教育 重度障害児のための教員養成

教育

重度障害児のための教員養成

-新たな開拓分野-

Training Teachers for the Severely and Profoundly Handicapped ; A New Frontier

Susan Stainback*, William Stainbaek** and Steven Maurer***

高山佳子****

 要約:最近の訴訟や法令の制定によって、重度障害児を、地域社会をベースにした公教育プログラムの中に組み入れるということがなされている。その結果、このような人々の成長をはかるために知識と技術を持った教師が必要になってくる。この責任を果たす義務は、資格を持った教師を養成する大学にある。本論文では、重度障害児に対する適切な教員養成のために、現在の教員養成プログラムの構造の中にくり入れていかなければならない基本的な資格について検討する。

 

 重度障害児とは、一般に最近まで大きな州立施設の奥の収容室に入れられていたような一群の人人である。彼らはしばしば限られた刺激提示に対してもほとんど反応しないでベッドに寝ているだけだった。Sontag, Burke & York(1973)はこのような子供たちを、自虐的である、食物を嘔吐反芻する、他者に対して攻撃的である、常同的行動(ロッキングやハンドウェービング)を表す、持続的で強力な発作を示す、重篤なてんかんを持っている、極端な虚弱体質である等として記述している。この中には、吸乳、嚥下、咀嚼、模倣、歩行、会話、凝視、排泄自立、簡単な言語的命令に対する反応等ができない者や重複障害を持った者が含まれる。彼らは訓練不能、重度遅滞、重症障害、重複障害、寝たきり患者、保護対象というように呼ばれてきた。

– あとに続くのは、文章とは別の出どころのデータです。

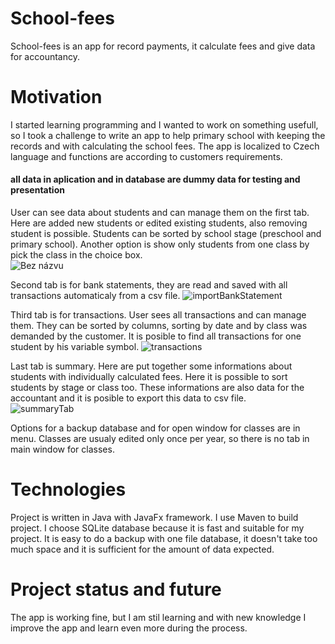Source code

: # School-fees
School-fees is an app for record payments, it calculate fees and give data for accountancy. 



# Motivation
I started learning programming and I wanted to work on something usefull, so I took a challenge to write an app to help primary school with keeping the records and with calculating the school fees. The app is localized to Czech language and functions are according to customers requirements. 

#### all data in aplication and in database are dummy data for testing and presentation

User can see data about students and can manage them on the first tab. Here are added new students or edited existing students, also removing student is possible. Students can be sorted by school stage (preschool and primary school). Another option is show only students from one class by pick the class in the choice box.  
![Bez názvu](https://user-images.githubusercontent.com/57794464/72364862-84241280-36f7-11ea-840d-4fb398d7fc17.png)

Second tab is for bank statements, they are read and saved with all transactions automaticaly from a csv file.
![importBankStatement](https://user-images.githubusercontent.com/57794464/72365505-abc7aa80-36f8-11ea-85b1-5ef3329c7084.png)

Third tab is for transactions. User sees all transactions and can manage them. They can be sorted by columns, sorting by date and by class was demanded by the customer. It is posible to find all transactions for one student by his variable symbol. 
![transactions](https://user-images.githubusercontent.com/57794464/72366504-ac614080-36fa-11ea-9cd1-9b84fd00a761.png)

Last tab is summary. Here are put together some informations about students with individually calculated fees. Here it is possible to sort students by stage or class too. These informations are also data for the accountant and it is posible to export this data to csv file.  
![summaryTab](https://user-images.githubusercontent.com/57794464/72367025-b768a080-36fb-11ea-9079-84e36fd6f216.png)

Options for a backup database and for open window for classes are in menu. Classes are usualy edited only once per year, so there is no tab in main window for classes. 

# Technologies
Project is written in Java with JavaFx framework. I use Maven to build project. I choose SQLite database because it is fast and suitable for my project. It is easy to do a backup with one file database, it doesn't take too much space and it is sufficient for the amount of data expected. 

# Project status and future
The app is working fine, but I am stil learning and with new knowledge I improve the app and learn even more during the process.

 行動主義者(Bensburg, Colwell & Cassel, 1965 ; Fuller, 1949 ; Rice & McDaniel, 1966)が重度障害児に対する指導的な研究を行って、初めて彼らの教育の可能性が認識されるようになった。このように欠くことのできない初期の研究が行われつつあった一方で、この子供の親たちは全国精神遅滞者協会(National Association for Retarded Citizens, NARC)のような強力な親の会を通して法案の通過運動を始めた。彼らはこのような子供の可能性を十分伸ばしてやれるように、教育と訓練の機会をつくるよう働きかけたのである。親のこの圧力は結果的にいくつかの大きな判決をもたらした(たとえばペンシルヴァニア州対ペンシルヴァニア精神遅滞児協会事件、1972)。それは重度障害児を組み込むために公教育サービスを拡大するというものであった。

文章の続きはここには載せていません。